On Tuesday, October 22, Speaker Alban Bagbin decided to suspend the House indefinitely, and the Parliament’s Minority caucus has asserted that it now has the majority position.
An inadequate number of Members of Parliament (MPs) was stated by the Speaker as the reason for the adjournment during a contentious session.
Four parliamentary seats were recently declared empty by Speaker Bagbin, which is the cause of the current standoff.
This ruling was based on a motion submitted by Dr. Cassiel Forson, the minority leader, which used constitutional rules pertaining to Members of Parliament who had either run as independents or switched parties. The seats held by MPs for Fomena, Suhum, Agona West, and Amenfi Central are among those impacted.

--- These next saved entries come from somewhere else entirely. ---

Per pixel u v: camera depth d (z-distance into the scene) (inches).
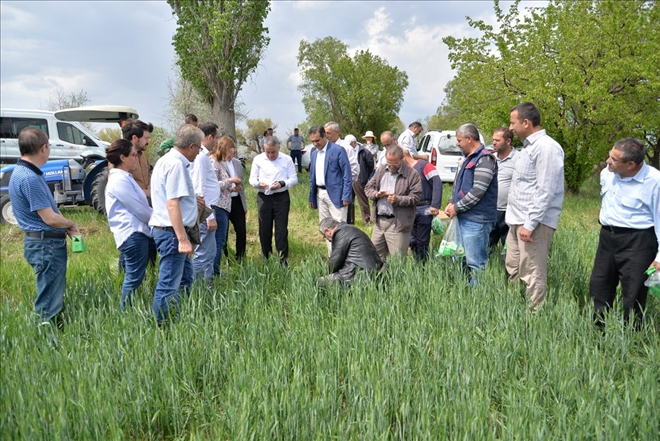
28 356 137.3
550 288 195.6
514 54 545.6
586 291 208.5
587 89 483.8
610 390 119.5
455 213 212.1
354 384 123.8
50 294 167.6
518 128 181.9
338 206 267.6
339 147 266.4
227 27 645.9
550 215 179.3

The Minority has insisted that the Speaker’s decision has tipped the scales in their favor, even though the Supreme Court granted a stay of execution on Bagbin’s order, preventing the seats from being immediately vacated.
In a Channel One TV interview with Vivian Kai Lokko, Mahama Ayariga, the Bawku Central MP, reaffirmed the Minority’s stance. He maintained that the National Democratic Congress (NDC) MPs would not cede their seats to the New Patriotic Party (NPP) until the Speaker revoked his decision announcing the four seats as vacant.

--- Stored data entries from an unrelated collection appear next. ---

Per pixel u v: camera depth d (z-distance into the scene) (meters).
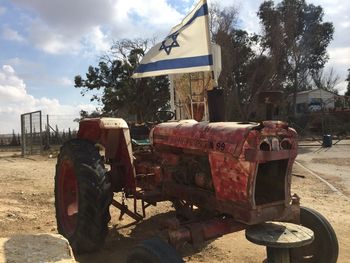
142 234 6.65
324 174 13.75
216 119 4.90
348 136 35.78
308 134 36.53
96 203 5.39
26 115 22.75
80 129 6.32
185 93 12.98
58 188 6.28
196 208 5.55
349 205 9.07
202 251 6.07
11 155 22.61
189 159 5.02
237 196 4.29
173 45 6.92
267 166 4.36
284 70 41.78
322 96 50.44
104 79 37.84
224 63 33.75
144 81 35.81
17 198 9.22
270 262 4.25
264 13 42.34
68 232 5.89
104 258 5.69
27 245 4.59
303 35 51.66
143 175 5.89
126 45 37.09
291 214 4.49
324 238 4.82
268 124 4.17
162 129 5.43
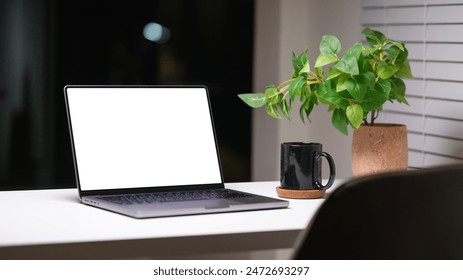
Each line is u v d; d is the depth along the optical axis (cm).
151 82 323
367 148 205
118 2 318
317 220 100
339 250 100
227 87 331
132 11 320
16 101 309
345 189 99
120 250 145
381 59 208
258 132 330
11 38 307
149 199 179
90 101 189
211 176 199
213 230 153
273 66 317
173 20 324
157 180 192
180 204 173
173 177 194
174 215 167
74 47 314
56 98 313
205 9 327
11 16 306
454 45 226
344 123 203
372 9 263
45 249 141
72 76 314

Ayariga said that the Minority will follow the Speaker’s instructions to adjourn and go back to their districts while they awaited a new date for the next meeting of Parliament.
He reaffirmed that until the issue is settled in Parliament, their caucus would still consider itself to be in the majority.
As both parties await the next steps, this parliamentary deadlock has increased the level of uncertainty in the legislative process.
“We’re the Majority [NDC Minority], the Speaker didn’t set aside his directive and you will recall we said that it is only when the Speaker changes his communication that we on the NDC side will review anything.
“So far as we’re concerned, the Speaker’s communication in terms of the numbers in the house still stands. He hasn’t varied anything. And so I can assure you that we consider ourselves as the Majority and will act as such, there’s no issue at all. We don’t have a problem. We will go back to our constituencies and run our election campaign, that’s all.”